Wednesday 5 November 2014

The Matrix

Watched The Matrix on downloaded iPad version.

Neo leads a double life of computer programmer as Mr. Anderson, and computer hacker at home.

Note how Neo thinks he has dreamt when his mouth is closed and the bug (an electrical item that morphs into a scorpion called a sentinel) is inserted through his belly button. Later in the car, Trinity uses a machine to detect and suck out the bug. "Jesus Christ, that thing's real!" exclaims Neo

Morpheus says to Neo that he must feel like Alice, "tumbling down a rabbit hole".

Morpheus understands that Neo wants to know something that is not right with the world. Neo knows this is the Matrix. It is everywhere, at work, when you pay taxes. The Matrix is the bondage, that Neo is slave.

"The Matrix is everywhere. It is all around us. It is here in this very room.......It is a prison for your mind. No-one can be told what the Matrix is. You have to see it for yourself"

Neo is offered the blue pill or the red pill. The blue pill will allow him to wake in bed, the red continues his journey to what Morpheus terms 'Wonderland'. He takes the red.
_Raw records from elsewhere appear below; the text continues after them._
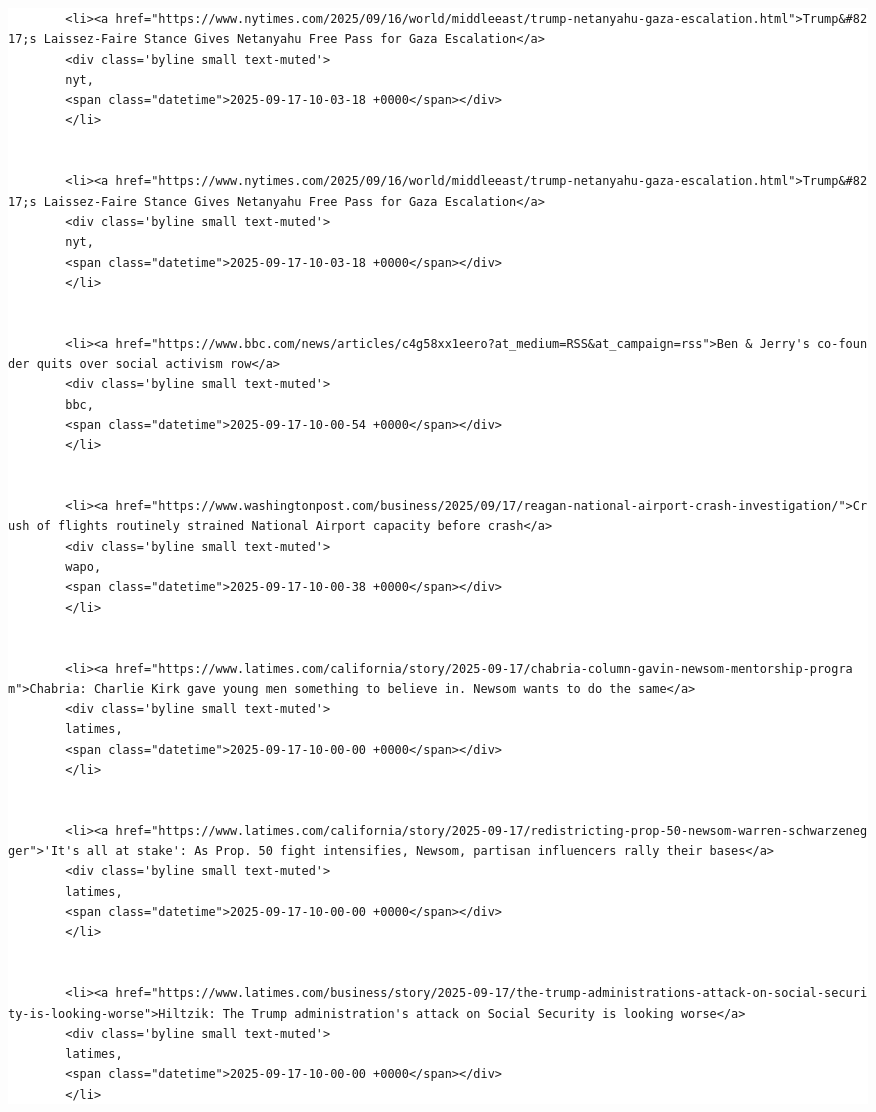 
            <li><a href="https://www.nytimes.com/2025/09/16/world/middleeast/trump-netanyahu-gaza-escalation.html">Trump&#8217;s Laissez-Faire Stance Gives Netanyahu Free Pass for Gaza Escalation</a>
            <div class='byline small text-muted'>
            nyt, 
            <span class="datetime">2025-09-17-10-03-18 +0000</span></div>
            </li>
        

            <li><a href="https://www.nytimes.com/2025/09/16/world/middleeast/trump-netanyahu-gaza-escalation.html">Trump&#8217;s Laissez-Faire Stance Gives Netanyahu Free Pass for Gaza Escalation</a>
            <div class='byline small text-muted'>
            nyt, 
            <span class="datetime">2025-09-17-10-03-18 +0000</span></div>
            </li>
        

            <li><a href="https://www.bbc.com/news/articles/c4g58xx1eero?at_medium=RSS&at_campaign=rss">Ben & Jerry's co-founder quits over social activism row</a>
            <div class='byline small text-muted'>
            bbc, 
            <span class="datetime">2025-09-17-10-00-54 +0000</span></div>
            </li>
        

            <li><a href="https://www.washingtonpost.com/business/2025/09/17/reagan-national-airport-crash-investigation/">Crush of flights routinely strained National Airport capacity before crash</a>
            <div class='byline small text-muted'>
            wapo, 
            <span class="datetime">2025-09-17-10-00-38 +0000</span></div>
            </li>
        

            <li><a href="https://www.latimes.com/california/story/2025-09-17/chabria-column-gavin-newsom-mentorship-program">Chabria: Charlie Kirk gave young men something to believe in. Newsom wants to do the same</a>
            <div class='byline small text-muted'>
            latimes, 
            <span class="datetime">2025-09-17-10-00-00 +0000</span></div>
            </li>
        

            <li><a href="https://www.latimes.com/california/story/2025-09-17/redistricting-prop-50-newsom-warren-schwarzenegger">'It's all at stake': As Prop. 50 fight intensifies, Newsom, partisan influencers rally their bases</a>
            <div class='byline small text-muted'>
            latimes, 
            <span class="datetime">2025-09-17-10-00-00 +0000</span></div>
            </li>
        

            <li><a href="https://www.latimes.com/business/story/2025-09-17/the-trump-administrations-attack-on-social-security-is-looking-worse">Hiltzik: The Trump administration's attack on Social Security is looking worse</a>
            <div class='byline small text-muted'>
            latimes, 
            <span class="datetime">2025-09-17-10-00-00 +0000</span></div>
            </li>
The graphics are cutting edge for late 1990s: a mirror is presented as a liquid that changes from a cracked into a perfect reflection.
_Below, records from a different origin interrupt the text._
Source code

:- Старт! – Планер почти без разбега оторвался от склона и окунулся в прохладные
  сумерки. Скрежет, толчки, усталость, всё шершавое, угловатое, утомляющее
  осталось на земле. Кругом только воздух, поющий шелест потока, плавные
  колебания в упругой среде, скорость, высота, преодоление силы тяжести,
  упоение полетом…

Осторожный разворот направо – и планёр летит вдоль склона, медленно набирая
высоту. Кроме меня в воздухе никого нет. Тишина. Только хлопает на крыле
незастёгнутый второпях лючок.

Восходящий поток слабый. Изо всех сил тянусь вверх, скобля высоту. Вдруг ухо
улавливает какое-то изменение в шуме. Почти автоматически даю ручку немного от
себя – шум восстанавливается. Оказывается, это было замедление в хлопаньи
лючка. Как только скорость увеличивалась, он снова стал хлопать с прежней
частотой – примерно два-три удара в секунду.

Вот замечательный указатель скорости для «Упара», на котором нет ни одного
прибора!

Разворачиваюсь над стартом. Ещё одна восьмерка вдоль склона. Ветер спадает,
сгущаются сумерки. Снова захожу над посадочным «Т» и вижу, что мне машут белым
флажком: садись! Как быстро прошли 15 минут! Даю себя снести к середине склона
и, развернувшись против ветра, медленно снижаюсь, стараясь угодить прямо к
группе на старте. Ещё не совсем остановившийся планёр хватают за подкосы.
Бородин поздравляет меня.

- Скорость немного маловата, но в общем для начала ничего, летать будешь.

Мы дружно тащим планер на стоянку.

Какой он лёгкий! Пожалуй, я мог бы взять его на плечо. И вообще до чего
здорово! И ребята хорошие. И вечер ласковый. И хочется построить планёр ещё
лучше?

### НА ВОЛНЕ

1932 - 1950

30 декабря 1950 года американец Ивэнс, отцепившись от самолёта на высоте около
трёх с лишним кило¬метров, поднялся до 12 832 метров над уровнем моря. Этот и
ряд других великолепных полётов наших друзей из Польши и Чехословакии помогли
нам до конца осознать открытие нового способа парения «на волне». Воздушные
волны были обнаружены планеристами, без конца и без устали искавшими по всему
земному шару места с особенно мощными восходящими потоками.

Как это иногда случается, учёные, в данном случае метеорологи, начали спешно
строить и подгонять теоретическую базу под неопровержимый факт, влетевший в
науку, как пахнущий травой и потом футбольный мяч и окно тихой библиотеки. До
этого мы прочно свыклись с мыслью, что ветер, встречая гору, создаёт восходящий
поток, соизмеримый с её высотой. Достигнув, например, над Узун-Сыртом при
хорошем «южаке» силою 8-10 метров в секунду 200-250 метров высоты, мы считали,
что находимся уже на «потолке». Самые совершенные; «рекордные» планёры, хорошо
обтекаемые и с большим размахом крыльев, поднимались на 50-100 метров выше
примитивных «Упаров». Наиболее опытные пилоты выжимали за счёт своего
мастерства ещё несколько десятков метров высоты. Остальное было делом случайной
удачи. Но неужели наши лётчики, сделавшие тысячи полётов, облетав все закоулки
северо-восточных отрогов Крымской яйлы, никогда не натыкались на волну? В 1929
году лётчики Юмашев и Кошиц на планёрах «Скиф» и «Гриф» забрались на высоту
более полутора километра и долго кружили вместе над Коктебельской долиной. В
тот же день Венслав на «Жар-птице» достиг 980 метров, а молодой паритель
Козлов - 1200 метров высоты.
Morpheus asks Neo if he has had a dream that he was so sure was real. "What if you were unable to wake from that dream. How would you know the difference between the dream world and the real world."

After going through the supernatural tank treatment, Neo wakes. "Am I dead." He asks. "Far from it," is the reply from Cypher, "welcome to the real world."
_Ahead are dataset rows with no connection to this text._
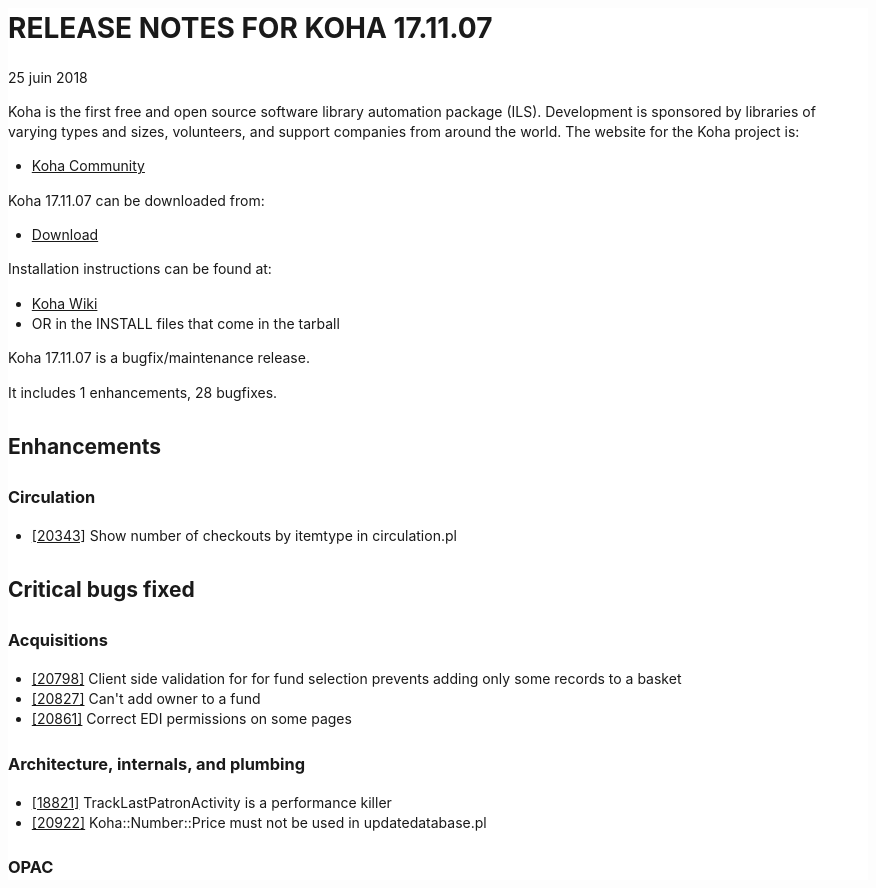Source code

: # RELEASE NOTES FOR KOHA 17.11.07
25 juin 2018

Koha is the first free and open source software library automation
package (ILS). Development is sponsored by libraries of varying types
and sizes, volunteers, and support companies from around the world. The
website for the Koha project is:

- [Koha Community](http://koha-community.org)

Koha 17.11.07 can be downloaded from:

- [Download](http://download.koha-community.org/koha-17.11.07.tar.gz)

Installation instructions can be found at:

- [Koha Wiki](http://wiki.koha-community.org/wiki/Installation_Documentation)
- OR in the INSTALL files that come in the tarball

Koha 17.11.07 is a bugfix/maintenance release.

It includes 1 enhancements, 28 bugfixes.




## Enhancements

### Circulation

- [[20343]](http://bugs.koha-community.org/bugzilla3/show_bug.cgi?id=20343) Show number of checkouts by itemtype in circulation.pl


## Critical bugs fixed

### Acquisitions

- [[20798]](http://bugs.koha-community.org/bugzilla3/show_bug.cgi?id=20798) Client side validation for for fund selection prevents adding only some records to a basket
- [[20827]](http://bugs.koha-community.org/bugzilla3/show_bug.cgi?id=20827) Can't add owner to a fund
- [[20861]](http://bugs.koha-community.org/bugzilla3/show_bug.cgi?id=20861) Correct EDI permissions on some pages

### Architecture, internals, and plumbing

- [[18821]](http://bugs.koha-community.org/bugzilla3/show_bug.cgi?id=18821) TrackLastPatronActivity is a performance killer
- [[20922]](http://bugs.koha-community.org/bugzilla3/show_bug.cgi?id=20922) Koha::Number::Price must not be used in updatedatabase.pl

### OPAC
Neo ends up in white space, in the middle of a computer program called the Construct - the loading program. Anything can be loaded, from clothing to equipment. "This isn't real" he says. Morpheus queries what is real. If it is what you can sense (smell, hear, touch) , "it is just electrical signals interpreted by your brain."

The world as Neo knew exists now only as a 'neural interactive simulation' that we call the Matrix. Neo had been living in a dream world and is now in a world that exists today. He shows Neo the 'real world', in one scene describing it as 'the desert of the real' in a clear reference to Baudrillard.

The Matrix is a "computer generated dream world built to keep us under control" says Morpheus.

"As long as the Matrix exists, man will never be free." After the first man who had the opportunity to change the Matrix died, the Oracle prophesied his return and the destruction of the Matrix. Morpheus and others have spent their lives searching for him. He now believes the moment has come, the one has returned. (Some obvious illusion to Jesus Christ here).

Each of the crew of Morpheus' ship has a dual existence: one on the ship, the other when they go to 'other side'.

Cypher betrays the team and in a raid, Morpheus is captured by the Matrix agents. There is a dilemma that the agents can hack into Morpheus and obtain the computer code required to enter the city of Zion where remaining humans live. But the agents have a problem. "Never send a human to do a machine's job" says agent Smith.

The movie becomes more violent as Neo decides to ignore the prophesy from the Oracle that he would be faced with a choice between his own life or Morpheus's, and 'goes back' to rescue him. Cue some gunfights with the agents, again using some cutting edge special effects (e.g. walking up a wall).

After several more fights with agents, it eventually becomes clear that Neo is the one. He kills Agent Smith by entering him. He saves the ship and destroys the Matrix.

It is a slightly crazy story; a mixture of hero thriller, sci-fi, special effects, and even a hint of a love story as Trinity is clearly smitten by Neo. The special effects are spectacular; there are several examples of people (mainly Neo in fight scenes) flying through the air, doubtless a first in cinematic history. The plot owes much to the Baudrillard theories of simulation and simulacra (the book is used to hide a key early in the movie) as Neo fights to understand what is real and what is not, torn between his origins and what Morpheus describes as the real world. That is the subplot; the violence between humans and the agents the more visible manifestation.
 
However, the movie is one important sense removed from Baudrillard's thesis. The Matrix splits the real and virtual worlds very literally - Neo and his colleagues in Morpheus' team have dual existences on earth and in the spaceship, and Cypher at one point turns on his friends in a desperate attempt to 'go back' to being human - but Baudrillard makes no such clear distinction. His 'hyperreality' is exactly that the reality is the imagery and symbols that surround us. They are 'more real than the real', they replace the reality they purport to stand for, the symbols are the reality.There is no distinction between the real and non real world according to Baudrillard, so the movie, by making such a distinction, has a very different premise.